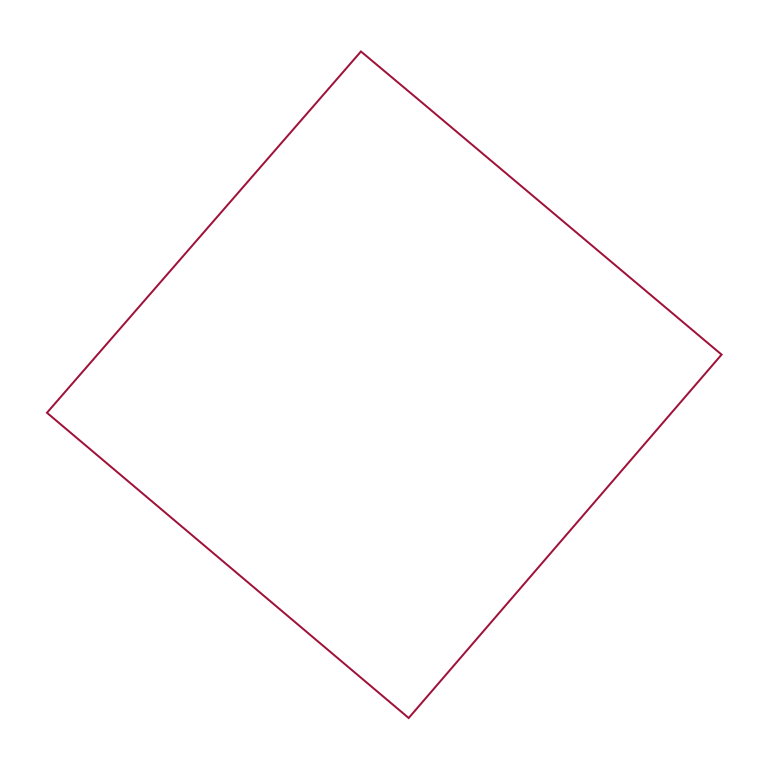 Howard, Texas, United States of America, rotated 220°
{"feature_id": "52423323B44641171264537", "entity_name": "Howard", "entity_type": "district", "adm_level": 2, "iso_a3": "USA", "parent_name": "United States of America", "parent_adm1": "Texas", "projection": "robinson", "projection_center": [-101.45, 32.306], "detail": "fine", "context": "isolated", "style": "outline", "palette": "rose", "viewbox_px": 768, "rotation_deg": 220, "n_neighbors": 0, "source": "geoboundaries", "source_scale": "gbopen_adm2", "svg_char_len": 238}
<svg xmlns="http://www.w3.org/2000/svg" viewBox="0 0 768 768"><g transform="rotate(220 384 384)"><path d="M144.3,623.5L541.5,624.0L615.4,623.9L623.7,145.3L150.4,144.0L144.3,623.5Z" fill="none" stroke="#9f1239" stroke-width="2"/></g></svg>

--

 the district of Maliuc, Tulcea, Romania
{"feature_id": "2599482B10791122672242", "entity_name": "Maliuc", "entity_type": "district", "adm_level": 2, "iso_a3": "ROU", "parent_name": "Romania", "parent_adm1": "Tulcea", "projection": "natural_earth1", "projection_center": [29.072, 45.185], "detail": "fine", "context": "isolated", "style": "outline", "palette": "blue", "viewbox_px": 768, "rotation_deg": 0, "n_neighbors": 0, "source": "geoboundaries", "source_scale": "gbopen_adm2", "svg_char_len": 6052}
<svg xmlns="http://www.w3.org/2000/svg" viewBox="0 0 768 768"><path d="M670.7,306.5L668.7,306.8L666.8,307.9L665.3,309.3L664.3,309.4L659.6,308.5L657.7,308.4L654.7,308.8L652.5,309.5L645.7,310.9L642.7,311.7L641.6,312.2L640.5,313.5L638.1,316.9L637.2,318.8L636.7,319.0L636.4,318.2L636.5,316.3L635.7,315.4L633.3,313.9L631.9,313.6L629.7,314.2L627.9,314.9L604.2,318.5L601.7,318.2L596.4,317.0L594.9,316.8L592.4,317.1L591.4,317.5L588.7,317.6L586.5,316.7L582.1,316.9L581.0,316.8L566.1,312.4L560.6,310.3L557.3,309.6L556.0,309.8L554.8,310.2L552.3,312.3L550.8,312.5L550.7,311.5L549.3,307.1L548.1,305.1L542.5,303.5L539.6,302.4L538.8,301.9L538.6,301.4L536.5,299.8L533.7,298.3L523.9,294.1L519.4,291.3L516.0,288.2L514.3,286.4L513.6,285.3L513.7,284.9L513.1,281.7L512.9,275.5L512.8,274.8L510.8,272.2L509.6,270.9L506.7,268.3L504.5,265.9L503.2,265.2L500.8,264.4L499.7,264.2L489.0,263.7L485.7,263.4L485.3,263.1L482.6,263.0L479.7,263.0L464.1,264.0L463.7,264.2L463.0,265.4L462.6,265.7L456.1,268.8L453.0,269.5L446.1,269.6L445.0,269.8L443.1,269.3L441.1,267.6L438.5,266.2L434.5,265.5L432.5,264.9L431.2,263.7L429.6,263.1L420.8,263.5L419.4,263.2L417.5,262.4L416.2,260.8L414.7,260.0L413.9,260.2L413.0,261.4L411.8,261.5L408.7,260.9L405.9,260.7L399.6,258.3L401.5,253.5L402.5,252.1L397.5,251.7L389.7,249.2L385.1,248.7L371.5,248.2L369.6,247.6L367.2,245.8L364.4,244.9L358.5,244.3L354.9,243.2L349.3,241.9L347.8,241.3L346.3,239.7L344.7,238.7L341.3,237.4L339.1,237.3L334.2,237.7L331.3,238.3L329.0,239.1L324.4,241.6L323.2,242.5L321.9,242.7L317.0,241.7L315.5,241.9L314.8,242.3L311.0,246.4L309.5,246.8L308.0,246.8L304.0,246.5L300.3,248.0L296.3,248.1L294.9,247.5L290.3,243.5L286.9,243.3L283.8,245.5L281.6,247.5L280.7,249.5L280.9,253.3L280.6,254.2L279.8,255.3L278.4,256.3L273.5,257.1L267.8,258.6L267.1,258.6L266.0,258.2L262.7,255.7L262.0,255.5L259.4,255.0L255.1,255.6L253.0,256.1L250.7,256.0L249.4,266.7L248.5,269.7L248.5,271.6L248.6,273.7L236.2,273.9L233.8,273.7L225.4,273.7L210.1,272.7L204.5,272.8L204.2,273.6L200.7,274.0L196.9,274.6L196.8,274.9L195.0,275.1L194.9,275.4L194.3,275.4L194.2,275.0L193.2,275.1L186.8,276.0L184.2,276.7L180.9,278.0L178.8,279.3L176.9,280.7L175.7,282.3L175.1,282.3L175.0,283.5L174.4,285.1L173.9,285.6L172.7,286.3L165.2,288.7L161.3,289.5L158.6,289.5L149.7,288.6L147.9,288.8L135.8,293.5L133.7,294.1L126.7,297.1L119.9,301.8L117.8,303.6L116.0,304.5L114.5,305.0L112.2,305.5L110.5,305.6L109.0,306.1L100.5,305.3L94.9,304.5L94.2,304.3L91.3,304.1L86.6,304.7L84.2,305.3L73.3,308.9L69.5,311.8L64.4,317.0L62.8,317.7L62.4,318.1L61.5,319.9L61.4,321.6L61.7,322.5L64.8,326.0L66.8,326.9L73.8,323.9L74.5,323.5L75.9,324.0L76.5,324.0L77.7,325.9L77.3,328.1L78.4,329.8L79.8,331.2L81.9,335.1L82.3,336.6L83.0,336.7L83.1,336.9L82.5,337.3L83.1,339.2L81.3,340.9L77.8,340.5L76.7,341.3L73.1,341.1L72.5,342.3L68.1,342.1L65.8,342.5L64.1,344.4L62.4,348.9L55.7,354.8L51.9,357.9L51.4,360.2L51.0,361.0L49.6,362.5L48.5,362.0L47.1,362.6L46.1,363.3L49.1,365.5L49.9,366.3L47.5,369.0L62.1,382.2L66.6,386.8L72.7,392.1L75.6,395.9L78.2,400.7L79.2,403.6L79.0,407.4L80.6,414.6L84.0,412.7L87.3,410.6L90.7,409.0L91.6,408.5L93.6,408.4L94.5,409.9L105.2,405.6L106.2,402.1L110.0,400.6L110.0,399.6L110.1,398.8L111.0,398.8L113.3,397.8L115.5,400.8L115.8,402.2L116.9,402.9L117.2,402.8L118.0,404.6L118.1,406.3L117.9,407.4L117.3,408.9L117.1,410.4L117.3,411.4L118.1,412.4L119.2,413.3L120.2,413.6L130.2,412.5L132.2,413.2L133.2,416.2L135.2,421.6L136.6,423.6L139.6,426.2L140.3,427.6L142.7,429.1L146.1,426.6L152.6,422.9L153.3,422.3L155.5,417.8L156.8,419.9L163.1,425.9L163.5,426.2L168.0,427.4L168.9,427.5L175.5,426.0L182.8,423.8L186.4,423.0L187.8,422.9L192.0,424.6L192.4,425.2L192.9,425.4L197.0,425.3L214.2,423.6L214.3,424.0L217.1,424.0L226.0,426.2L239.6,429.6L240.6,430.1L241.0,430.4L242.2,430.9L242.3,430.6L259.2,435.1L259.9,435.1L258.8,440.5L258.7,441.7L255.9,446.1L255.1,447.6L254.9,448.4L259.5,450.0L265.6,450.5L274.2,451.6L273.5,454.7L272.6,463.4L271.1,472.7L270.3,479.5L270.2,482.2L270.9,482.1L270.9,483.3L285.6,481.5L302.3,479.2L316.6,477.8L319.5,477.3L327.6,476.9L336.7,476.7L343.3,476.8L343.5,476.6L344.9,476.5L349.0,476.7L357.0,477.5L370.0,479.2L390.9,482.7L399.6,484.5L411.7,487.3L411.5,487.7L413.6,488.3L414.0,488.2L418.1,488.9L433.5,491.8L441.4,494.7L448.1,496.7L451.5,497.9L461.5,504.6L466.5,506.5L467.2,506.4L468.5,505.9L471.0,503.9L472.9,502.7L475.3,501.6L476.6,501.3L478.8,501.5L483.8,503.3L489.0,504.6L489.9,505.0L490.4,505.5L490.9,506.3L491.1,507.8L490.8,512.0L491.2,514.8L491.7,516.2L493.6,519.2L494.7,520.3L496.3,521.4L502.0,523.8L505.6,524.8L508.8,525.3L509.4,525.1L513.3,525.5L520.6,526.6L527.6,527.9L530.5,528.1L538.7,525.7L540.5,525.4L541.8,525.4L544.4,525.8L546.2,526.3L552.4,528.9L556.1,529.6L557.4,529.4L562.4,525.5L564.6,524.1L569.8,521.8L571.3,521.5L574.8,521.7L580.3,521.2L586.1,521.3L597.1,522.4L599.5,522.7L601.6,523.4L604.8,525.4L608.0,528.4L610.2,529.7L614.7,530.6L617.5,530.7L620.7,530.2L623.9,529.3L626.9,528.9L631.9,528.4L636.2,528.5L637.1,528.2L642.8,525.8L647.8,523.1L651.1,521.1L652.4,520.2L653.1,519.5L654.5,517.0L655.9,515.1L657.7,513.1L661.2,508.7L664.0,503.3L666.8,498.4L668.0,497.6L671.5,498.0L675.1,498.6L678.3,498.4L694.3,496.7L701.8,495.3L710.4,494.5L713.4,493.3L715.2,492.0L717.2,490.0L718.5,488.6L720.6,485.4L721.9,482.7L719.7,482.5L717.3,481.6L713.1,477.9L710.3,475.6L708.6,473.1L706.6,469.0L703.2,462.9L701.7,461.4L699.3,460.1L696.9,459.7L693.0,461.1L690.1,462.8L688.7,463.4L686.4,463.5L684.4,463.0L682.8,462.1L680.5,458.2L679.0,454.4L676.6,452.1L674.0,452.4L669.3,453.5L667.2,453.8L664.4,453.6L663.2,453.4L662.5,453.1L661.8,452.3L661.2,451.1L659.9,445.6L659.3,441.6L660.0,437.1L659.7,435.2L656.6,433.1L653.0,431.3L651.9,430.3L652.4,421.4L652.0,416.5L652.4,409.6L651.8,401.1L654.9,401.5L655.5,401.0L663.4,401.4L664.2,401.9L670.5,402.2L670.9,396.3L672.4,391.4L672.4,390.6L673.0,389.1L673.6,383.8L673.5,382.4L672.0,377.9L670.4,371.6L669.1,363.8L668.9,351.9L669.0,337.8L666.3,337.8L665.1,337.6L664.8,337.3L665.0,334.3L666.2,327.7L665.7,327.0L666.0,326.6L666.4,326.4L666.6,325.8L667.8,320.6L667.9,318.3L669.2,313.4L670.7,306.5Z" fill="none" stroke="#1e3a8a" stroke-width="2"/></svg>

--

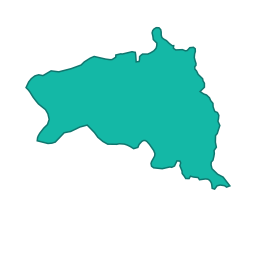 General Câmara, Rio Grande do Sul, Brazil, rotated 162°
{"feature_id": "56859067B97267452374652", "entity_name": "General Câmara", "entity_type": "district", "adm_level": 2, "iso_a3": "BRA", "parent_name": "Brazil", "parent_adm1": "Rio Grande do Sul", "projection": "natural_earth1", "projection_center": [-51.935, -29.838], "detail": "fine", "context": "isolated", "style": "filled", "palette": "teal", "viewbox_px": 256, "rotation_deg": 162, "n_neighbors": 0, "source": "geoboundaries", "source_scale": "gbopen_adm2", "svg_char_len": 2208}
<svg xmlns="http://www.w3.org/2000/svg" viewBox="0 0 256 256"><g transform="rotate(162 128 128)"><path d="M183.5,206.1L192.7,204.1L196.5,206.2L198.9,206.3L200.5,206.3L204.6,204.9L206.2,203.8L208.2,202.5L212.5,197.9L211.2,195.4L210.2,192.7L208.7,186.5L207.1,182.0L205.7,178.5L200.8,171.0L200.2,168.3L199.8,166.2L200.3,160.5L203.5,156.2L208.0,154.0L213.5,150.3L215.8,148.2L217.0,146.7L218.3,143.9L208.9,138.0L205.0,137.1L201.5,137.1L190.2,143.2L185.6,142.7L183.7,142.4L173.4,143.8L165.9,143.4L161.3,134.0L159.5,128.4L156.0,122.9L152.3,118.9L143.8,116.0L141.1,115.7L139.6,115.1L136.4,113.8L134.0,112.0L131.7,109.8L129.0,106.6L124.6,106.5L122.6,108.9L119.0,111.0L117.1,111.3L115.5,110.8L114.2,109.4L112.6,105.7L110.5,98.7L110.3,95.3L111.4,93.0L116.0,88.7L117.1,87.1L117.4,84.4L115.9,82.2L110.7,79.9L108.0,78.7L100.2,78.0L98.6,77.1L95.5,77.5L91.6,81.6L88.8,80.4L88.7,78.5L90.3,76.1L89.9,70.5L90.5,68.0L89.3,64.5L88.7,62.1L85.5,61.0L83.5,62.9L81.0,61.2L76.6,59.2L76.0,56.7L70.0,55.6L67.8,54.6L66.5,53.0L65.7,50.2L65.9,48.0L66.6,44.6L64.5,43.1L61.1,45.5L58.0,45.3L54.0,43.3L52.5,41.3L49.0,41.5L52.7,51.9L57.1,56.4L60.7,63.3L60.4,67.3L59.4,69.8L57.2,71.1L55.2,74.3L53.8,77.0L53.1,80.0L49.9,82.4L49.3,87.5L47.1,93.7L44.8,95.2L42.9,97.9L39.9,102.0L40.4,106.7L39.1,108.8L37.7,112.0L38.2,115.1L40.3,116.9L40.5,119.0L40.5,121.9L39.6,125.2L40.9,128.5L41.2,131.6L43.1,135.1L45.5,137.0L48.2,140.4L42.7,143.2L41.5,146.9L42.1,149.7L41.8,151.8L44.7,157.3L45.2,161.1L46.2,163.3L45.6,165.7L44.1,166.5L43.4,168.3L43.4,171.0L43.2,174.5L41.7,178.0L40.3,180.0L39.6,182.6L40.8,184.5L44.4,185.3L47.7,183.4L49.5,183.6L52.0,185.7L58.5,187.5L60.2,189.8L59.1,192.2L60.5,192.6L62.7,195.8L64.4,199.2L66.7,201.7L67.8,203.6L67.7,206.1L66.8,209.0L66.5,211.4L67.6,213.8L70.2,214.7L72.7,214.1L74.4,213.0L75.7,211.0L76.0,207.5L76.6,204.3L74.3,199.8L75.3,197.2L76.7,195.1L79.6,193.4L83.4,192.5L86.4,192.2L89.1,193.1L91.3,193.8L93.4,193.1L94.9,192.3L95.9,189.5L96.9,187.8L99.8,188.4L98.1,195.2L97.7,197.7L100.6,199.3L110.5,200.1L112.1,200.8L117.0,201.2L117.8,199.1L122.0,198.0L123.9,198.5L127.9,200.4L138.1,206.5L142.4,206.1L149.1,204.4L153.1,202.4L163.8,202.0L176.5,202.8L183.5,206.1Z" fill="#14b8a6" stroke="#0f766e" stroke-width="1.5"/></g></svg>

## WHAT YOU ARE ASKED TO DO
Report how many of the lines above contain the word "Romania", treating case as significant. Give only the number.

## SOLUTION FOR THIS EXERCISE
2